Top of Source material

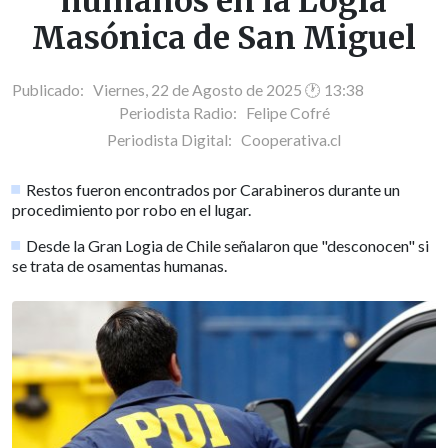
humanos en la Logia
Masónica de San Miguel
Publicado: Viernes, 22 de Agosto de 2025 🕐 13:38
Periodista Radio:
Felipe Cofré
Periodista Digital:
Cooperativa.cl
Restos fueron encontrados por Carabineros durante un
procedimiento por robo en el lugar.
Desde la Gran Logia de Chile señalaron que "desconocen" si
se trata de osamentas humanas.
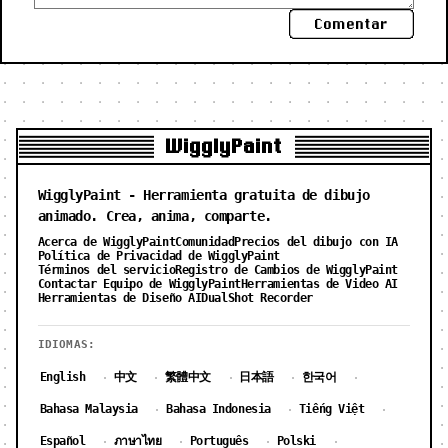
Comentar
WigglyPaint
WigglyPaint - Herramienta gratuita de dibujo
animado. Crea, anima, comparte.
Acerca de WigglyPaint
Comunidad
Precios del dibujo con IA
Política de Privacidad de WigglyPaint
Términos del servicio
Registro de Cambios de WigglyPaint
Contactar Equipo de WigglyPaint
Herramientas de Video AI
Herramientas de Diseño AI
DualShot Recorder
IDIOMAS:
English
中文
繁體中文
日本語
한국어
·
·
·
·
·
Bahasa Malaysia
Bahasa Indonesia
Tiếng Việt
·
·
·
Español
ภาษาไทย
Português
Polski
·
·
·
·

Bottom of Source material

Reproduce the material above exactly but drop all images.

Your solution.
humanos en la Logia
Masónica de San Miguel
Publicado: Viernes, 22 de Agosto de 2025 🕐 13:38
Periodista Radio:
Felipe Cofré
Periodista Digital:
Cooperativa.cl
Restos fueron encontrados por Carabineros durante un
procedimiento por robo en el lugar.
Desde la Gran Logia de Chile señalaron que "desconocen" si
se trata de osamentas humanas.
Comentar
WigglyPaint
WigglyPaint - Herramienta gratuita de dibujo
animado. Crea, anima, comparte.
Acerca de WigglyPaint
Comunidad
Precios del dibujo con IA
Política de Privacidad de WigglyPaint
Términos del servicio
Registro de Cambios de WigglyPaint
Contactar Equipo de WigglyPaint
Herramientas de Video AI
Herramientas de Diseño AI
DualShot Recorder
IDIOMAS:
English
中文
繁體中文
日本語
한국어
·
·
·
·
·
Bahasa Malaysia
Bahasa Indonesia
Tiếng Việt
·
·
·
Español
ภาษาไทย
Português
Polski
·
·
·
·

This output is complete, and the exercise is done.